What is expected: Output the line that contains "turístico, esto se utiliza para entender", then every line beneath it through the end of the records, exactly as given and with no other lines.

(Stored data entries)
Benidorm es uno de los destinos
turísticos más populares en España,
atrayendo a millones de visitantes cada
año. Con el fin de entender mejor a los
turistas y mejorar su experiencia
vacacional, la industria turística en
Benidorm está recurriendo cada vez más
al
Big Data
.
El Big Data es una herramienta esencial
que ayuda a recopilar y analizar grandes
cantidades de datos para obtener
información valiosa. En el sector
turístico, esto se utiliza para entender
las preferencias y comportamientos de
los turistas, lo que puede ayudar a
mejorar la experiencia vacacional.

Response to this exercise:
turístico, esto se utiliza para entender
las preferencias y comportamientos de
los turistas, lo que puede ayudar a
mejorar la experiencia vacacional.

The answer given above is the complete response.